The current Pfizer COVID-19 vaccine and boosters were designed to...

The current Pfizer COVID-19 vaccine and boosters were designed to fight an early strain of the virus, but the virus has mutated so much since that the vaccine has become less effective at preventing infection, data shows. Credit: TNS/Eduardo Contreras

Doctors welcomed the federal government’s announcement Friday that a COVID-19 booster shot designed to be more effective against the omicron variant will be ready by early fall, but some Long Islanders are skeptical the new shots will make any difference.

The Department of Health and Human Services said the government will buy 66 million doses of Moderna’s “bivalent” booster, which targets the BA.4 and BA.5 omicron subvariants that are now dominant, as well as an early coronavirus strain. That’s in addition to 105 million Pfizer bivalent booster doses the government previously purchased. Clinical trials show the boosters are more effective against omicron, the companies said.

The government expects to receive the first deliveries of the boosters in the early fall, according to Health and Human Services.

The current vaccine and boosters were designed to fight an early strain of the virus. But the virus has mutated so much since then that the vaccine has become less effective at preventing infection, although it still provides strong protection against severe disease or death, especially for those with one or two booster shots, data shows.

WHAT TO KNOW

  • The federal government announced Friday new “bivalent” vaccines that studies show are more effective against omicron and its subvariants may be ready for distribution by early fall.
  • Experts say the new vaccine likely will make infection with the coronavirus less likely and increase protection against severe illness and death in those with less-robust immune systems.
  • Doctors say if you’re high-risk and are eligible for a first or second booster, you should get one now rather than wait for the new booster. Low-risk people probably can wait for the new booster.

“The further you get from the original strain, the less specific the antibody match is to the virus,” said Dr. Sharon Nachman, chief of pediatric infectious diseases at Stony Brook Medicine.

The new bivalent booster “will absolutely reduce the risk of infection more, and for those who are getting COVID and have comorbidities and end up getting sick, it will reset the clock and prevent them from getting sicker,” she said.

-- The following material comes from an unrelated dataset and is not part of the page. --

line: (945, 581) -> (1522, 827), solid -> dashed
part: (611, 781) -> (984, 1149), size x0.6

Don Leider, 71, of Long Beach, is looking forward to getting the new booster.

“If there’s something more preventive regarding the variants, I’m taking it,” he said. “The variants change the whole game. It’s really like a new disease.”

Carolyn O'Neill.

Carolyn O'Neill. Credit: Newsday/David Olson

Carolyn O’Neill, 63, of Freeport, who has received two boosters, said that “more than likely I will take it.”

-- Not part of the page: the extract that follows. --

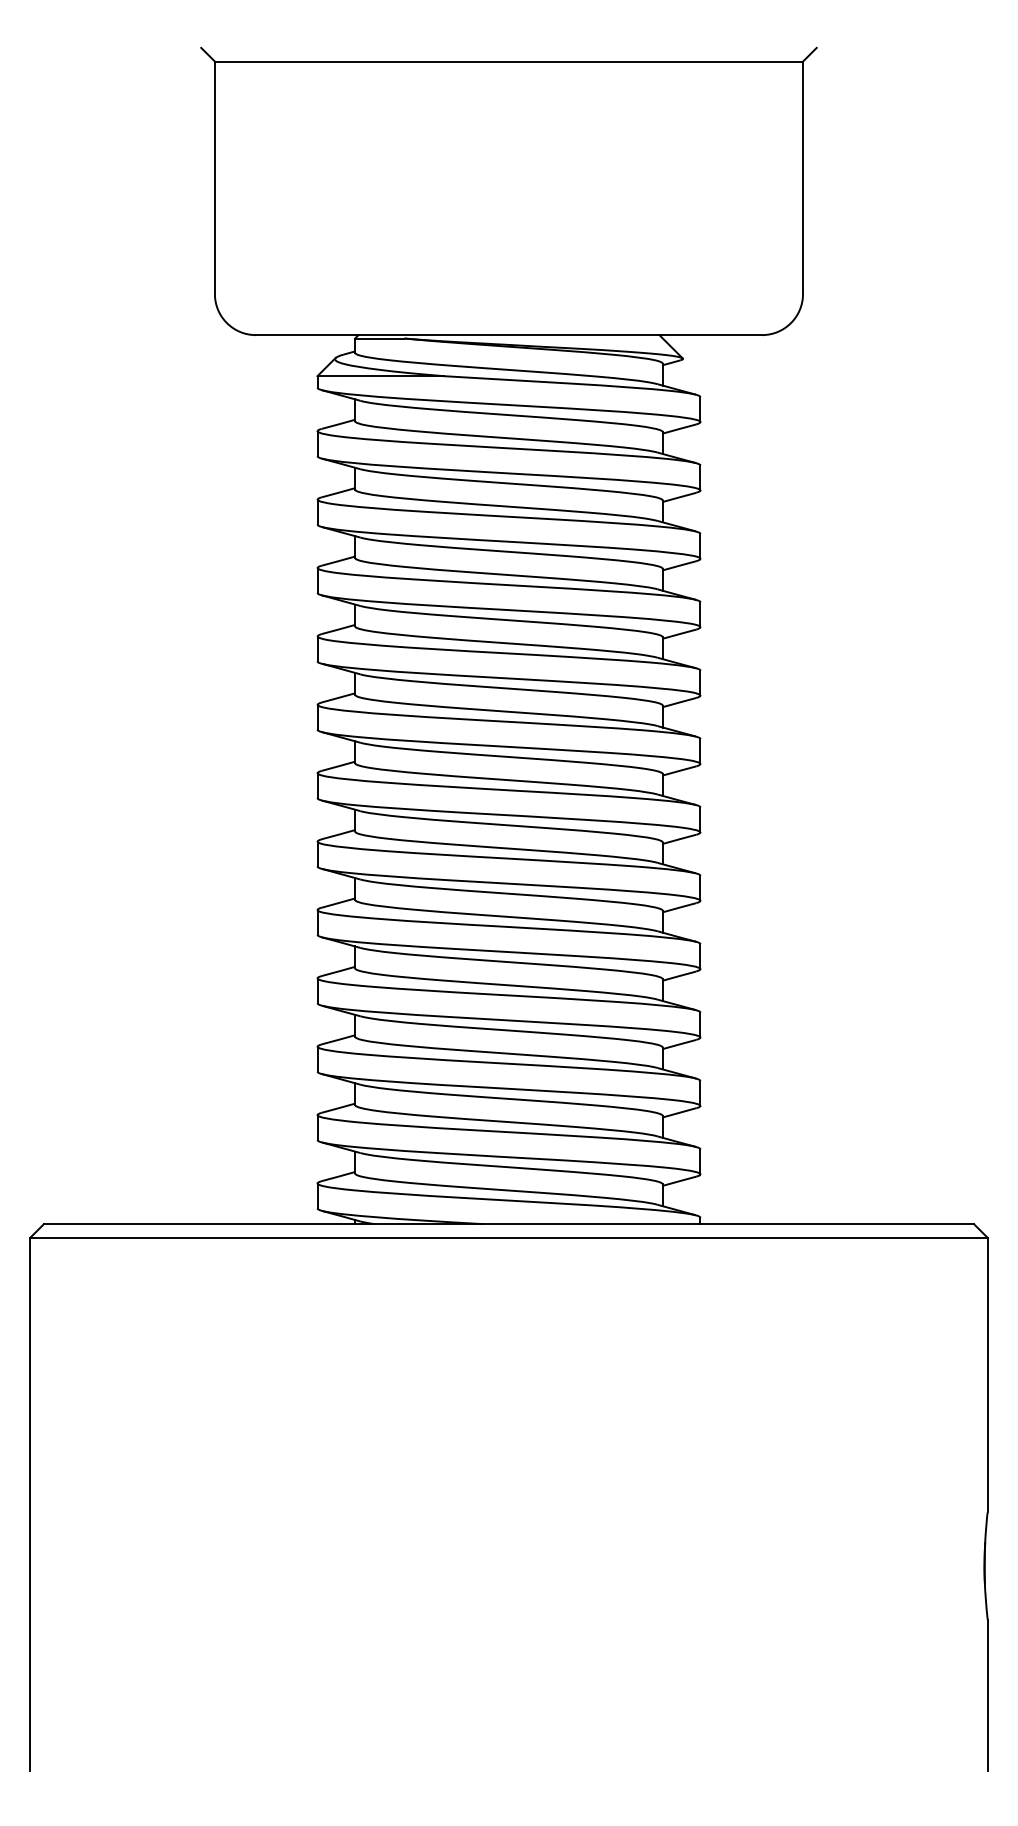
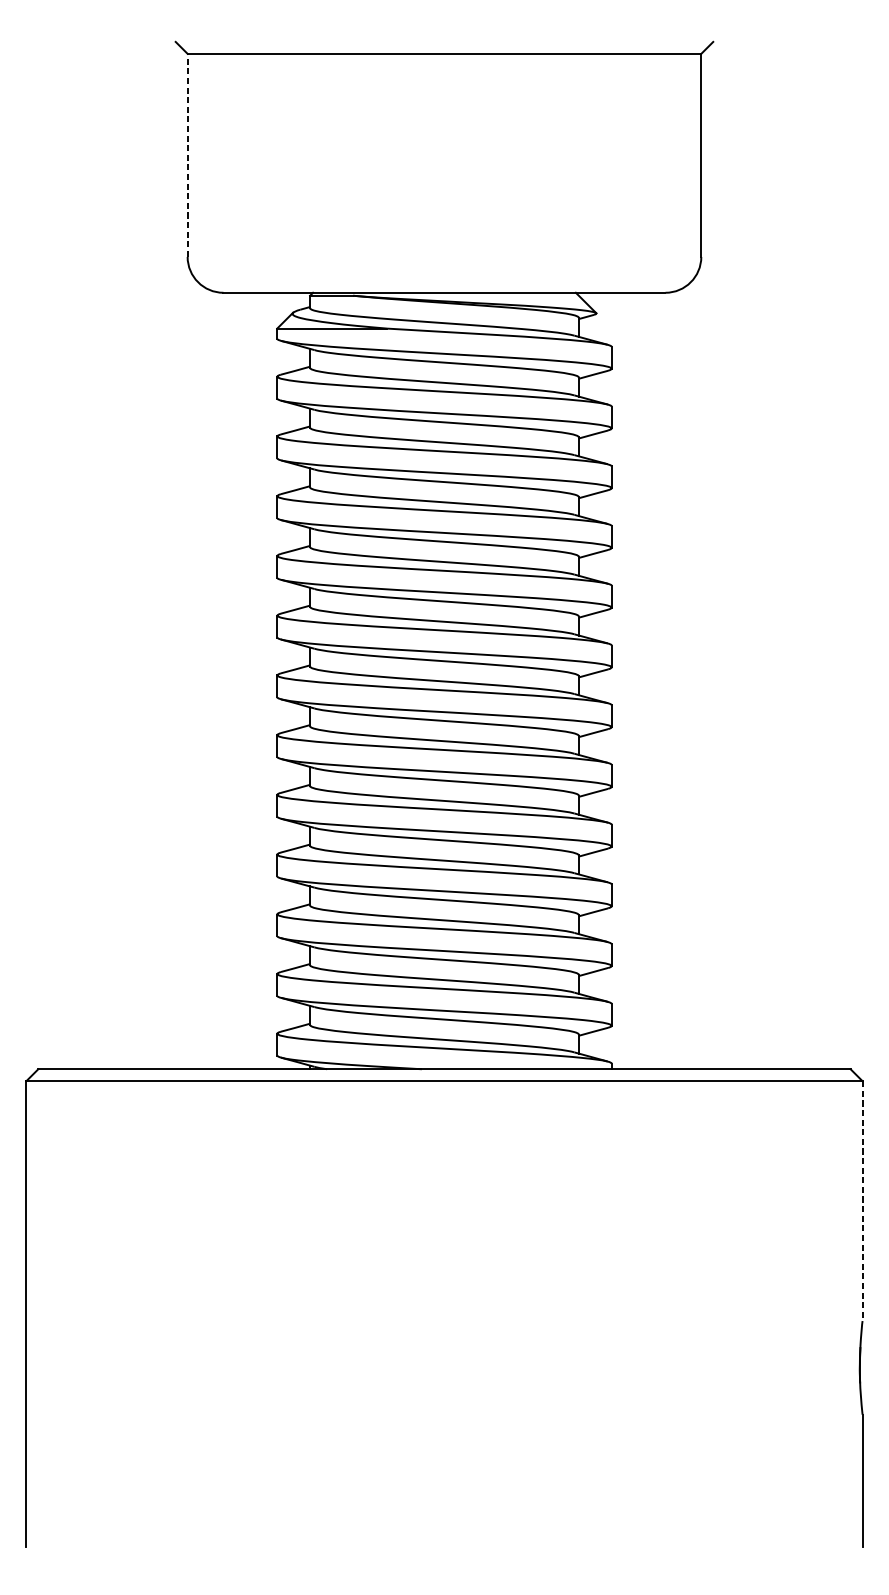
line: (214, 177) -> (187, 155), solid -> dashed
line: (987, 1375) -> (862, 1201), solid -> dashed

But, she asked, “Going down the line will there be another one, better than this one? The way scientists are working, the way things are quickly being developed, it may just take a few months and there will be something better than this. So I’d rather wait and see.”

Scientists are trying to develop a vaccine to more effectively combat all current and future variants, but it’s unclear when or if that will be ready.

Jeffrey Hardy, 51, of Uniondale, is vaccinated, but he didn’t get a booster. He is skeptical the new booster will be more effective against omicron.

“I’m just over vaccinations,” he said. “President [Joe] Biden was vaccinated and got boosted twice and still got COVID.”

Nachman said there’s no vaccine that will prevent all infections.

But even current boosters are very good at preventing serious illness, including in those who are most vulnerable, such as the 79-year-old president, she said.

“Look at how quickly at his age he bounced back,” she said. “Was he in the hospital? No. Was he that sick? No. You saw him talking and doing work while he was sick. Think of how well that vaccine worked.”

A person 50 and older with two booster shots is 29 times less likely to die of COVID-19 than an unvaccinated person — and four times less likely to die than someone that age with only one booster, Centers for Disease Control and Prevention data shows.

Even so, uptake of the current boosters has been tepid. Less than half of those eligible for a first booster have received one, and only 31% of those ages 50 and older eligible for a second booster have gotten one.

It's unclear who will be eligible for the new booster and when. People 50 and over or those 12 and over with moderately or severely compromised immune systems are eligible for the second booster.

Dr. Aaron Glatt, chief of infectious diseases at Mount Sinai South Nassau hospital in Oceanside, said high-risk people who haven’t gotten booster shots should not wait for the omicron-targeted booster.

“If somebody's in the highest risk groups, and they haven't been vaccinated with the booster shot yet, absolutely get it now,” he said. “If it's been a long time since they’ve been vaccinated with their first booster, and they are in a very high risk group, get a booster.”

There likely will be a four-month waiting period between the second booster and the new one, because getting shots too close together has little or no effect, he said.

Dr. Matthew Harris, medical director of Northwell Health’s vaccine program, recommended talking with your doctor if it’s unclear whether you should wait.

“Some things are going to be clear cut,” he said. “If you're on chemotherapy, you should be boosted. But if you're a 51-year-old marathon runner, and you've gotten your first set of vaccines and your [first] booster, and you want to wait until the fall, that's probably perfectly reasonable.”